We have tried a lot of different low-carb pizza base recipes, most of them just didn’t cut it for us. Usually, they were not bread like and you couldn’t really pick up the pizza to eat it. This one is the best we have come up with so far. Plus, you can actually swap out the courgette or marrow for Beauregard kumara etc (no need to squeeze moisture out) So pretty flexible for whatever you have in the garden.
Low-carb Pizza Base recipe
- 1 large courgette or piece of marrow, grated and liquid squeezed out (put in a cloth and twist until most of the moisture is gone)
- ½ cup psyllium husk
- 1 cup almond flour (or other seed or nut flour)
- 1 – 1 ½ cups grated cheese
- 1 cup water
- 2 eggs
- 1 tsp baking powder
- Salt and pepper to taste
Preheat oven to 180° C
Mix courgette, cheese and dry ingredients together.

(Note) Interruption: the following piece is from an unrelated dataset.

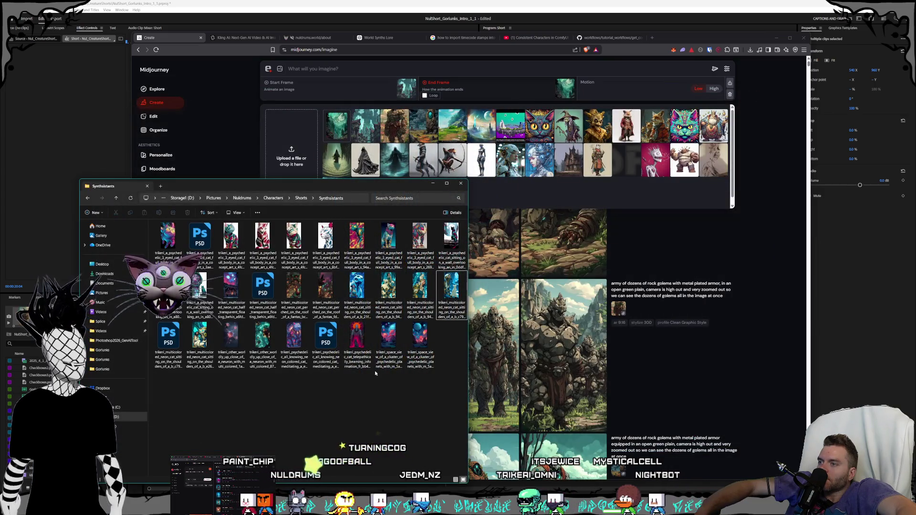
{"action": "left_click", "coordinate": [393, 360]}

Beat eggs and water together, then add to dry ingredients.
Line two baking trays with baking paper.
Put half mixture on each tray and press out to about 5ml or less thick.
You should end up with two large pizza bases.
Bake for about 30 minutes or until golden brown and fully cooked.
Top with your favourite toppings and pop back in the oven for about another 20 minutes.